CHECK YOUR UNDERSTANDING
- a) Reproduce word for word the passage of the George Temple biography that opens with the words containing "While he brushed, George" and closes with "Mr George Temple.".
- b) In one to three sentences, state why the writer of the George Temple biography chose to write about George Temple.
- c) Write the next part of the George Temple biography, picking up after its final sentence.

EXERCISE PASSAGE

Content starts

Temple. Why did so many performers choose the stage-name ‘Temple’? From Mrs Harriet Major of Exeter Hall and the Italian opera, to endless little chorus girls and of course the celebrated Savoyard known as Richard Temple. But there was, of course, another ‘Temple’ who played in many of the Gilbert and Sullivan comic operas, at the Opera Comique, the Savoy, and in the provinces. He was not a veritable ’Temple’ either, but neither was he a performer to be ignored. It’s my theory that George Temple has suffered a bit from the big Cartesian shadow cast by Richard, so I thought I’d bring him out of the shadows for once. Because he’s an interesting chap. A versatile actor and capable vocalist, who has the particularity of playing in whole lot more Gilbert than Sullivan.
There was no secret that ‘George Temple’ was born James George Rexworthy, in Clifton, Gloucestershire, in early 1842, the son of James Hill Rexworthy (1811-1865), a brush maker and his wife Eliza née Edwards (1809-1887). The family can be seen in Bristol in the 1851 and 1861 census, with the daughters into sewing, brother John an assistant pawnbroker and George an apprentice brush maker.
While he brushed, George also sang, and I get the odd glimpse in the press of Mr Rexworthy in concert: at the Hannah More School (5 March 1861), with E Brison & Co’s Artizans’ Band at the Broadmead Rooms (24 February 1863), at Mr and Mrs Brennan’s concert at Henham (‘Nil desperandum’, ‘Suoni la tromba’ September 1864), with the Bristol Ethiopian Serenaders at Chipping Sodbury (October 1864), Walter Fisher’s concert (4 September 1865) …
However, by 1865, George Rexworthy had given up his father’s trade, and had become the lessee of the Old Duke Tavern, wine and spirit vaults, in King Street. He had also married (with some local fanfare) Mrs Harriet Bedford née Wedlake. The marriage would last longer than the pub. On 7 August 1867, George went bankrupt. And within months had launched himself on a stage career: as Mr George Temple.

Content ends

PROVIDED RECORDS
Content starts

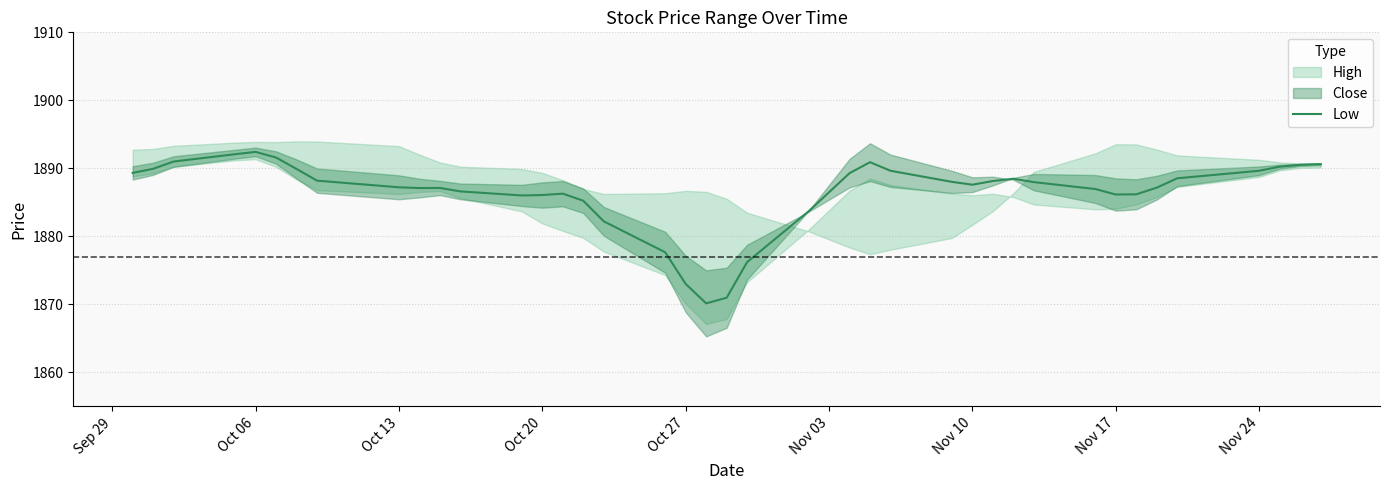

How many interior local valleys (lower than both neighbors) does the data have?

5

Content ends
Content starts

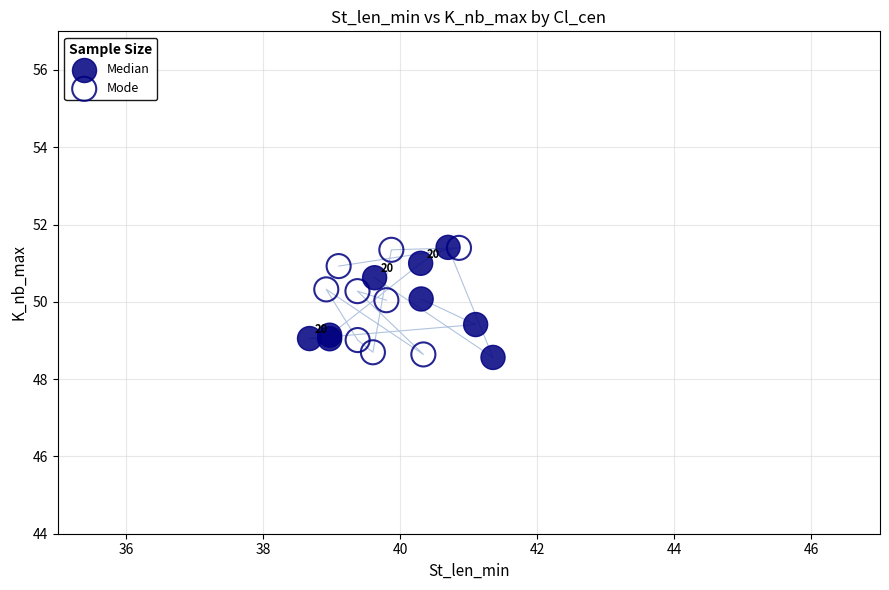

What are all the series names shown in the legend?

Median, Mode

Content ends

SOLVED TASKS
- a)
While he brushed, George also sang, and I get the odd glimpse in the press of Mr Rexworthy in concert: at the Hannah More School (5 March 1861), with E Brison & Co’s Artizans’ Band at the Broadmead Rooms (24 February 1863), at Mr and Mrs Brennan’s concert at Henham (‘Nil desperandum’, ‘Suoni la tromba’ September 1864), with the Bristol Ethiopian Serenaders at Chipping Sodbury (October 1864), Walter Fisher’s concert (4 September 1865) …
However, by 1865, George Rexworthy had given up his father’s trade, and had become the lessee of the Old Duke Tavern, wine and spirit vaults, in King Street. He had also married (with some local fanfare) Mrs Harriet Bedford née Wedlake. The marriage would last longer than the pub. On 7 August 1867, George went bankrupt. And within months had launched himself on a stage career: as Mr George Temple.

- b) The writer thinks George Temple has been overshadowed by Richard Temple, so the piece sets out to bring him out of the shadows. The writer also finds him interesting: a versatile actor and capable vocalist who played in a lot more Gilbert than Sullivan.

- c)
His first engagement seems to have been at one of Glasgow’s minor houses, the Royal Colosseum and Opera House, where I see him playing George Peyton in The Octoroon in March 1868. He spent six months with the company (Squire Langley in The Gipsy Sailor, Ray Trafford in Under the Gaslight, The Miller and his men &c) in Glasgow and Paisley, before moving on to Newcastle. At Christmas he played Snowfall to the Robinson Crusoe of Lady Don.
George quickly found his way to London, securing an engagement for the company at Bradwell and Field’s newly revamped Charing Cross Theatre. He began as Jackson Goodchild in the drama Edendale (‘especial praise is due …’), but although he was billed for the accompanying burlesque W S Gilbert’s The Pretty Druidess, I think Richard Barker played the only male role. Emily Fowler then took over the management, and George was retained. He played Faust to her Mephisto in Very Little Faust and More Mephistopheles, and carried on through Won at Last, Little Fibs, Room for the Ladies, Twin Sisters, Illusions … but was not cast in the musical The Gentleman in Black. By W S Gilbert.
He played the rest of 1870 at the Globe (Captain Dudley de Vigne in Ecarté, King Dawdle in The White Cat, took a turn with Edward Sothern to Newcastle, and then joined Emily Thorne’s company, playing The Palace of Truth. By W S Gilbert. He was cast as Prince Philamir, and went on to play the role with the Kendals at Liverpool.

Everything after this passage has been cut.